Over the weekend, a whopping ₹80,000 crore was pitched into the discussions on getting Covid-19 vaccines for India, when one is available for mass use.

Tagging the Union Health Ministry and the Prime Minister’s Office on a social-media site, Serum Institute of India (SII) Chief Executive Adar Poonawalla wrote: “Quick question; will the government of India have 80,000 crore available, over the next one year? Because that’s what @MoHFW_INDIA needs, to buy and distribute the vaccine to everyone in India. This is the next concerning challenge we need to tackle.”

While the details of Poonawalla’s math are awaited, the SII had said in early August that it had pegged vaccine prices at not more than $3 per dose . SII has a production and supply alliance on the AstraZeneca-Oxford University Covid-19 vaccine candidate, a two-dose vaccine. It also has a tie-up with US biotech company Novavax.

The Centre has a taskforce in place to address procurement and distribution of the Covid-19 vaccine, but healthcare experts say that public interest should guide decision-making.

Former Union Health Secretary Sujatha Rao observes that by mid next year, more than one company would be making the vaccine and competitive prices would bring down prices“very sharply”.

If that does not happen and the vaccine became a monopoly/ patented item and assuming the World Health Organisation does not intervene, “India can enforce compulsory licensing (CL) as allowed under the patent law during national emergencies”, she added. (A CL allows a third party to make a product at a reduced price, on payment of royalty to the innovator.)

“Such a step will enable the government to cap the sale price at a price that is affordable to people and the government. With the negative economic growth, the government will need to ensure that it gets this vaccine for the high priority target groups – health care givers, elderly and the poor – at very affordable rates.” And even if some better-off sections were to buy the vaccine, “the price will need to be affordable as this is one case where the option to not take the vaccine should not arise”.

Fund-raising

At any price, the vaccine would still need to be bought by the Centre. And to that, Rao said: “India has various options to raise funds – it can resort to borrowing from agencies such as World Bank or ADB etc.”

The Gates Foundation has been active in expanding access to vaccines and “they can provide substantial funding support to GAVI to procure the vaccine at discounted rates for supply to needy countries”.

Since Gates Foundation also has a large program in India, she said: “The government can, perhaps, also negotiate with them to provide financial support as a grant to help the government procure this vaccine. That measure will certainly help reduce the immediate fiscal burden on government.”
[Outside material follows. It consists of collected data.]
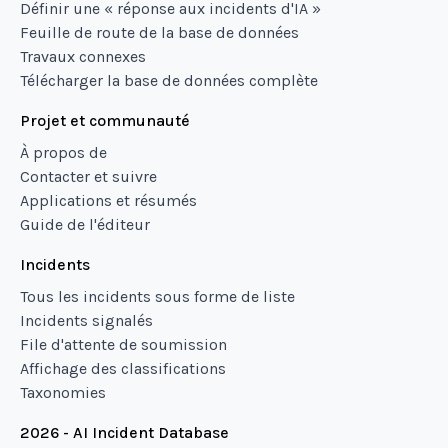
Définir une « réponse aux incidents d'IA »
Feuille de route de la base de données
Travaux connexes
Télécharger la base de données complète
Projet et communauté
À propos de
Contacter et suivre
Applications et résumés
Guide de l'éditeur
Incidents
Tous les incidents sous forme de liste
Incidents signalés
File d'attente de soumission
Affichage des classifications
Taxonomies
2026 - AI Incident Database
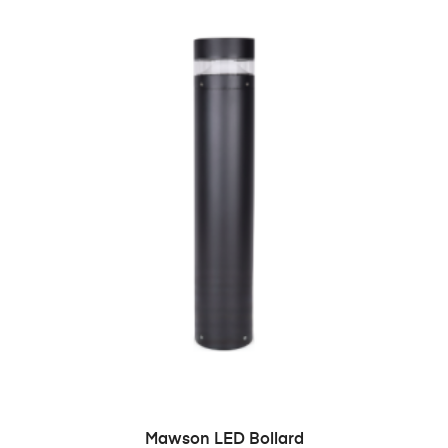
READ MORE
Mawson LED Bollard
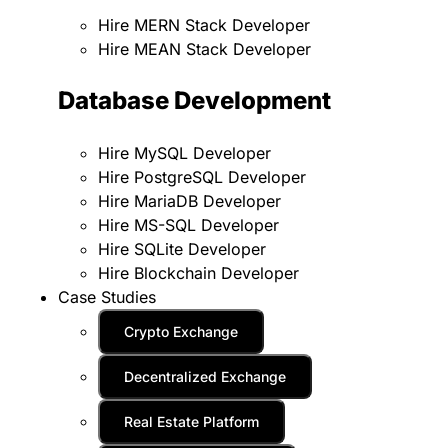
Hire MERN Stack Developer
Hire MEAN Stack Developer
Database Development
Hire MySQL Developer
Hire PostgreSQL Developer
Hire MariaDB Developer
Hire MS-SQL Developer
Hire SQLite Developer
Hire Blockchain Developer
Case Studies
Crypto Exchange
Decentralized Exchange
Real Estate Platform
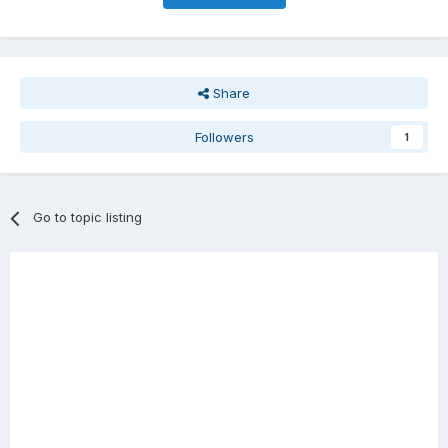
Share
Followers
1
Go to topic listing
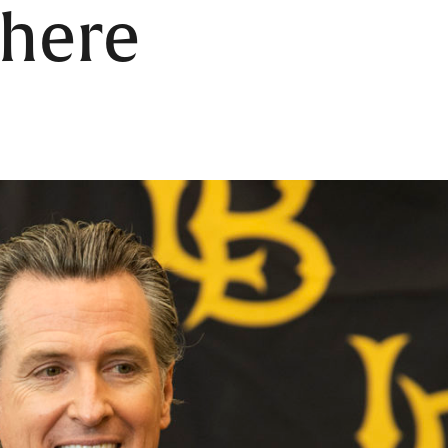
where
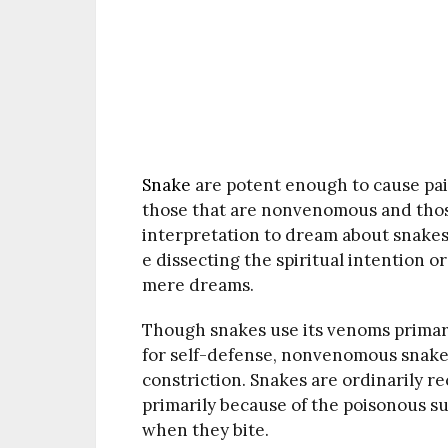
Snake
are potent enough to cause pai
those that are nonvenomous and thos
interpretation to dream about snakes i
e dissecting the spiritual intention o
mere dreams.
Though snakes use its venoms primari
for self-defense, nonvenomous snakes 
constriction. Snakes are ordinarily 
primarily because of the poisonous s
when they bite.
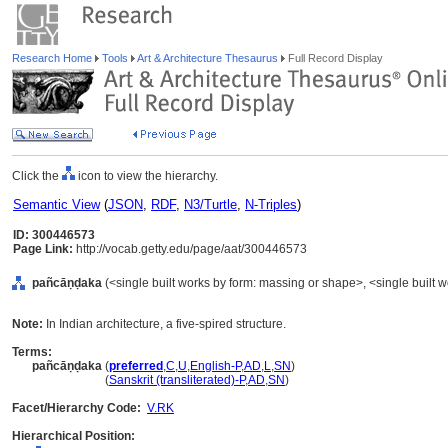
Research Home
Tools
Art & Architecture Thesaurus
Full Record Display
Click the
icon to view the hierarchy.
Semantic View
(
JSON
,
RDF
,
N3/Turtle
,
N-Triples
)
ID: 300446573
Page Link:
http://vocab.getty.edu/page/aat/300446573
pañcāṇḍaka
(<single built works by form: massing or shape>, <single built w
Note:
In Indian architecture, a five-spired structure.
Terms:
pañcāṇḍaka
(
preferred
,
C
,
U
,
English-P
,
AD
,
L
,
SN
)
pañcāṇḍaka
(
Sanskrit (transliterated)-P
,
AD
,
SN
)
Facet/Hierarchy Code:
V.RK
Hierarchical Position:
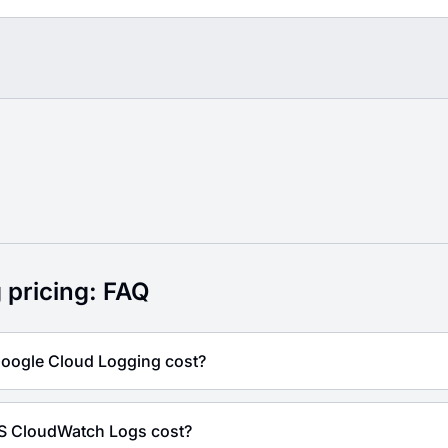
g FAQ
 pricing: FAQ
ogle Cloud Logging cost?
 CloudWatch Logs cost?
The government would be able to make the vaccine available to people, as it has a huge and wide cold-chain network and human resources who are well-trained on immunisation-related issues, she said. The challenge was in ramping-up production to get adequate doses and at “a price we can afford”, she added.

Another health expert, who did not want to be named, said on the funding: “The government of a country of 1.3 billion people can deprioritise something else to support vaccine delivery to our population.”

On leveraging the immunisation network, the expert saidthe present system was currently equipped to reach only children and pregnant women. And, immunisation was already under pressure due to the pandemic, so the effort should be on catching-up, rather than thinking of more diversions of staff and resources, the expert added, outlining issues that will have a bearing on the Centre’s decisions.